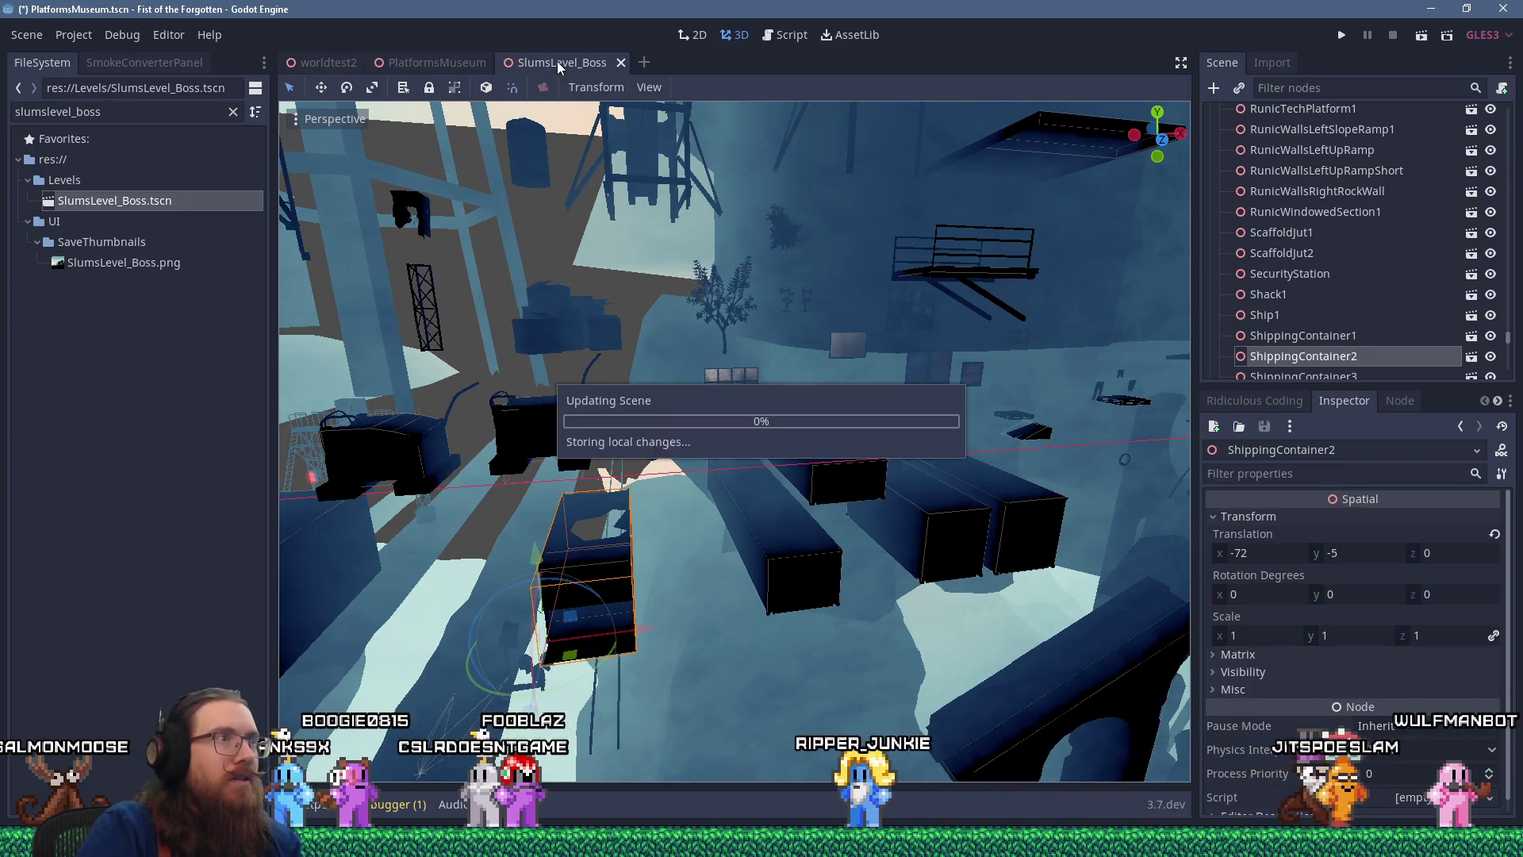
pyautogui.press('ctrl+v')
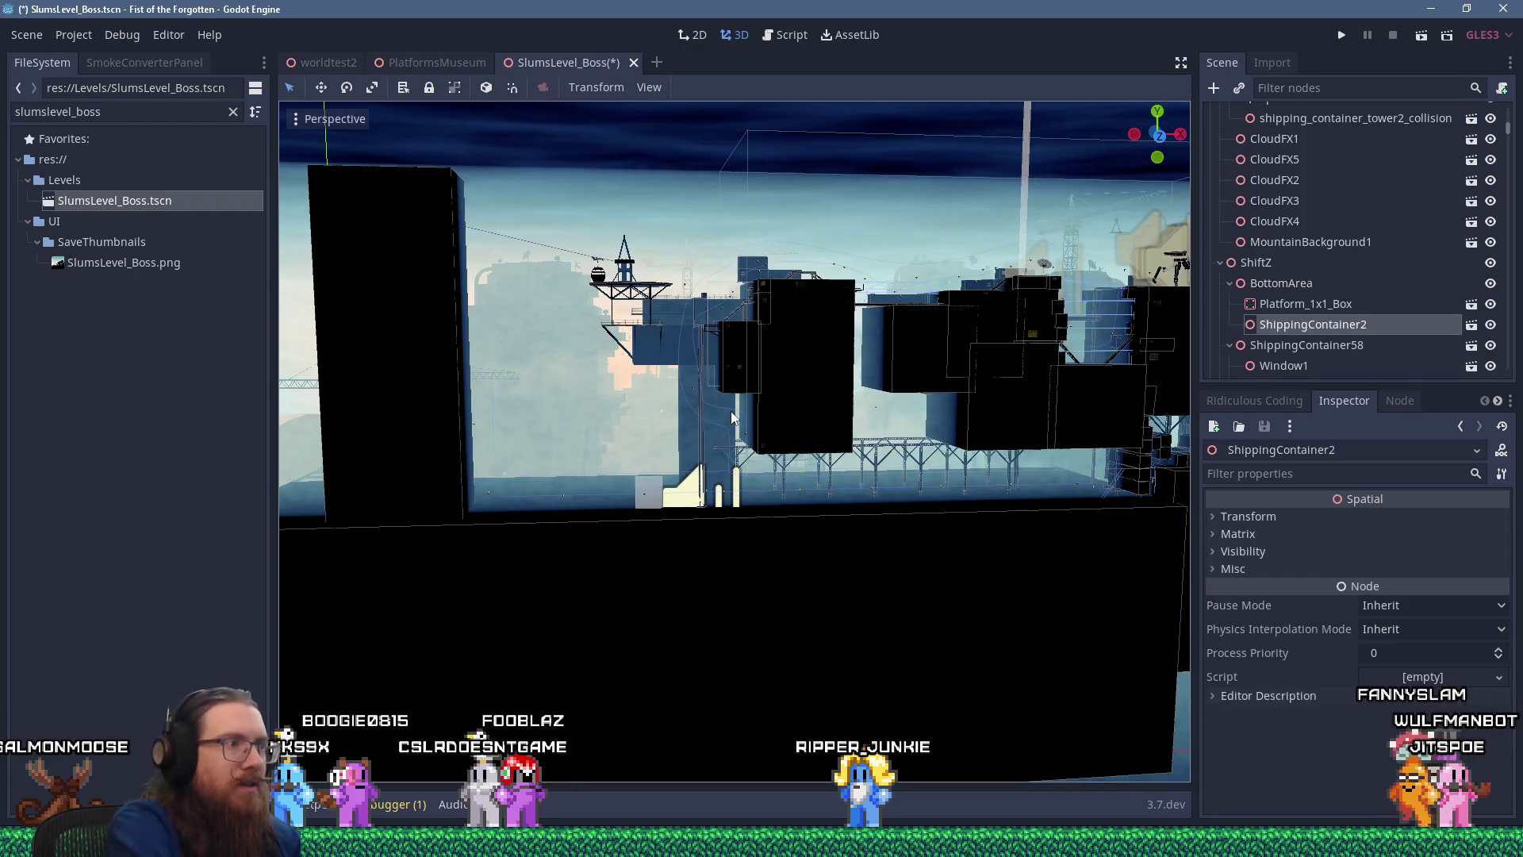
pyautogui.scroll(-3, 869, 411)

^^^^^^^^

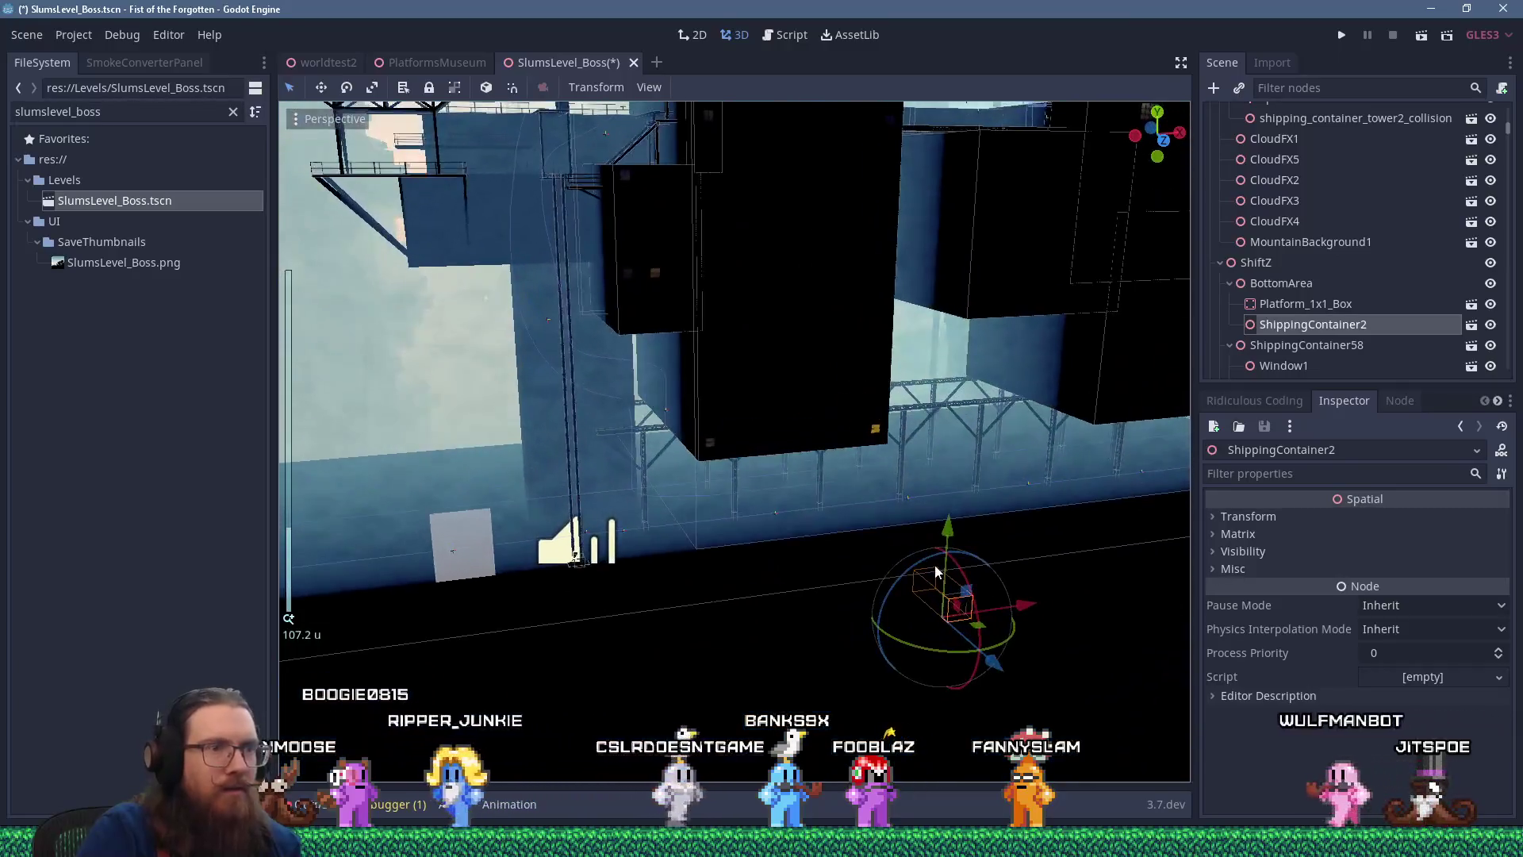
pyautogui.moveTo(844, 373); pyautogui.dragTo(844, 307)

^^^^^^^^

= WORK INSTRUCTION =
Repeat exactly the lines above, from the line that contains "pyautogui.press('ctrl+v')" down through the line that contains "pyautogui.scroll(-3, 869, 411)". Include both of those lines and none of the pictures.

= TASK RESPONSE =
pyautogui.press('ctrl+v')
pyautogui.scroll(-3, 869, 411)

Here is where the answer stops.